"La vie est un jeu de billes entre deux néants"
Si la bande-annonce du dernier film de
Kerven-Delépine, Near death experience, était particulièrement réussie,
avec un Michel Houellebecq en cycliste désœuvré au milieu des pinèdes et des
roches, elle laissait également présager une énième variation sur la condition
mortifère de l’homme en milieu capitaliste, dont les
réalisateurs grolandesques sont coutumiers – parfois jusqu’à la
caricature. La médiatisation à outrance du film n’a fait que renforcer ce
sentiment de méfiance. C’était une erreur. Le film est âpre, lent et difficile
d’accès ; il lorgne davantage du côté de l’essai expérimental surréaliste
que du cinéma social-rigolard. Les monologues qui ponctuent la dérive de cet
employé en plein burn out pourraient être signés de Michel Houellebecq
lui-même tant ils collent à son œuvre.
Les premières images du film font
irrémédiablement penser à L’extension du domaine de la lutte : on y
voit un employé accoudé au bar prendre un apéro avec ses collègues de travail.
Puis il rentre chez lui, dans son appartement de la banlieue marseillaise,
rejoindre sa femme et ses gosses. Pendant ces deux séquences, on voit le visage
impassible de Houellebecq dont on devine l’épuisement tandis que tous les
autres personnages ou plus exactement les autres corps – filmés jusqu’à hauteur
de cou – s’activent autour de lui, comme si de rien n’était. Très rapidement,
Michel revêt sa tenue de cycliste (qu’on lui a offerte à la fête des pères) et
enfourche son vélo (auquel il s’est mis pour lutter contre le cholestérol). Il
rejoint les premières collines rocailleuses, jette son vélo sur le bord et
s’enfonce dans la nature sèche et ensoleillée. Commence alors une longue
déambulation qui doit le mener à un suicide raisonné, à une extinction
raisonnable.
Le
personnage central, qui sera de toutes les scènes, égrène ses réflexions sur
les motifs d’un acte qui couronne une existence tout à fait honnête, mais
simplement devenue obsolète. Pas de révolte, encore moins d’aigreur, un simple
constat dans la pure fibre houellebecquienne : le travail, on finit par
s’y plier et même par l’apprécier mais l’on sait bien au fond que tout cela est
de la foutaise ; l’amour, c’est une belle chose, sans doute le seul moment
où la vie affleure à la surface de l’être, mais une belle chose que le temps
s’évertue à ruiner, avec succès ; la famille, sans doute la résultante des
deux préoccupations précédentes, assurément un jeu de rôle où tout le monde
cherche à faire de son mieux, sans garanti de succès. Et puis l’âge, dans une
économie de marché, c’est finalement la seule compétence qu’on vous
demande : être productif, docile et consommateur. En attendant que
l’euthanasie soit institutionnalisée, il n’est pas interdit aux individus les
plus lucides de faire eux-mêmes le travail.

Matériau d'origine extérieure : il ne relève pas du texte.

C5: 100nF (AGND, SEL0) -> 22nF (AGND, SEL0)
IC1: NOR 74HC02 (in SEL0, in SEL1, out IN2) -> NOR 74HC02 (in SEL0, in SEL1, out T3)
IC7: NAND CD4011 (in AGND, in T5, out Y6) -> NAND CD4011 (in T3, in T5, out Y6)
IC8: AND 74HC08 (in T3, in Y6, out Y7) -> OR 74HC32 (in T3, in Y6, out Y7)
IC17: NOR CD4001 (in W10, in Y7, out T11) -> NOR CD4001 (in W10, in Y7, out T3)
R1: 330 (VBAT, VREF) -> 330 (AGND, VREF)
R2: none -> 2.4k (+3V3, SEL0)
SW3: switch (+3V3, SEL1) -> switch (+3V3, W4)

L’originalité du film ne tient
cependant pas dans cette invitation au suicide, mais dans le rapport
(inattendu) entre la dérive de l’employé insipide et la majesté sauvage de la
nature environnante. Michel grimpe les pentes sinueuses, s’engouffre dans les
broussailles, se faufile à travers les roches, plonge ses mains dans la terre,
se réchauffe au soleil, dort à même le sol, etc. Sans tomber dans les clichés,
le personnage retrouve une part de l’enfance vagabonde et même une once
d’espoir sans jamais se départir de sa raison épuisée. Au clair de lune, il
s’interroge sur ce bout de terre que les hommes ont conquis avec leurs tenues
de cosmonautes, et laisse divaguer son esprit : et si nous étions envoyés
sur terre par le pays des rêves avec ce corps lourd et emprunté pour survivre
en milieu hostile ? Ces belles scènes, comme en apesanteur, sont redoublées par
la puissance tragique de plusieurs morceaux classiques. Le film prend alors une
tournure méditative, très inattendue chez nos deux compères réalisateurs, qui
nous fait cheminer du côté des livres d’Augiéras, du cinéma de Buñuel et de
la musique d’Etant donnés.
Au cours de cette errance, alors même
qu’il n’y a aucun suspense, on se surprend à croire dans la rédemption de
Michel. La nature mère n’est-elle pas capable de ramener ses enfants à la vie ?
Aussi la fin du film est-elle étonnante… et vaut la peine de se perdre jusqu’au
bout dans cette œuvre belle et fuyante.